Basically to make it 100% correct there can be never a "let (mut) _ =" definition of variable that is, or internally contains core::mlvalues::Value - all such definitions must go through caml_local/caml_frame or similar.

In general, this is really tricky to get right without a complicated enough application utilizing it, or investing more in stress testing, since it is all likely to work for simple to medium examples, and then blow up in undebuggable way for a bigger one when the "right" sequence of GC runs hits the hidden bug.

If I were to write an artificial stress test, I would go with randomly generating (and printing?) Ocaml values utilizing as many macros as possible (so, something like: generate random length lists of random variants, where variant arms are either 0-ary, a tuple of several possible lengths, a record with few simple fields. For bonus points you can make it tree-like (so let's say one of the record fields can also be the random list of records etc.). There is still some risk that the generated structure will be for some reason too regular and miss the bug, but less serious.

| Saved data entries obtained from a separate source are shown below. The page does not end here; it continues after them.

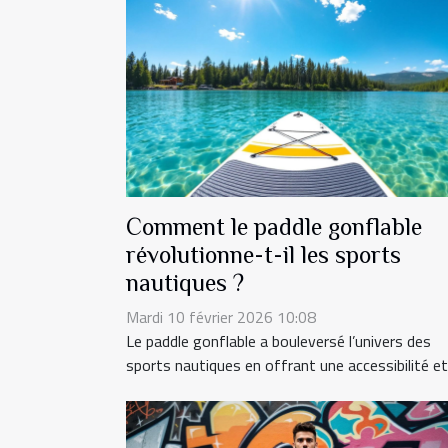
Comment le paddle gonflable
révolutionne-t-il les sports
nautiques ?
Mardi 10 février 2026 10:08
Le paddle gonflable a bouleversé l’univers des
sports nautiques en offrant une accessibilité et.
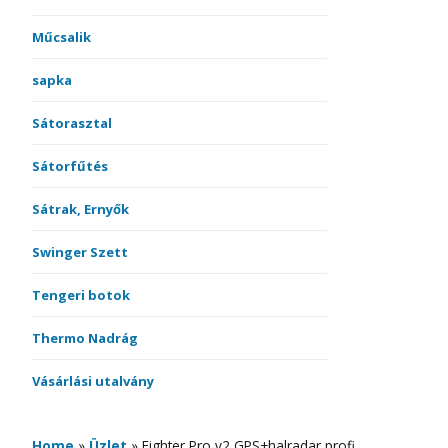
Műcsalik
sapka
Sátorasztal
Sátorfűtés
Sátrak, Ernyők
Swinger Szett
Tengeri botok
Thermo Nadrág
Vásárlási utalvány
Home
»
Üzlet
»
Fighter Pro v2 GPS+halradar profi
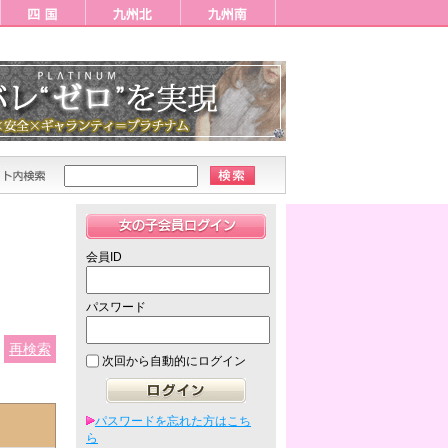
会員ID
パスワード
再検索
次回から自動的にログイン
パスワードを忘れた方はこち
ら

Alternatively, you can try forcing more GC runs to increase the probability of uncovering bugs. For example, instrumenting memory:store_field to perform a GC.full_major() might uncover all the cases where a dangling reference is passed to this function.

zshipko commented 5 years ago

Thanks, I will take a look at the Tuple functions you mentioned, as well as do a more general sweep for similar behavior then try to write some stress tests when I get the chance.

dabek commented 5 years ago

Just a quick update on what I eventually did, since I promised taking a look at most recent version - the next step in my project required storing pointers to OCaml allocated values in a HashMap, which have once again ran into the same problem of GC changing them under our feet.

We've concluded that there is no way to accomplish it with the high level caml_alloc API (that this library is also utilizing) and ended up rewriting it on an even lower level, manually allocating memory blocks outside of the heap and forming them to look right.

You can see examples in https://github.com/facebook/hhvm/commit/01eacbeabc9917adbd7d3228740c41e68c12d91e and https://github.com/facebook/hhvm/commit/8055b562b037efd1354c31e23415e99a11d0f1a5. I think what we ended up needing might be out of scope of this library, so feel free to close this issue if you think that the use cases you wanted to support work well enough.

Thanks again for your help!

zshipko commented 5 years ago

Interesting, thanks for sharing! I will read through that sometime soon.

I am going to close this and publish a new (non-beta) release with the changes that came from this thread, I really appreciate you bringing this to my attention in the first place.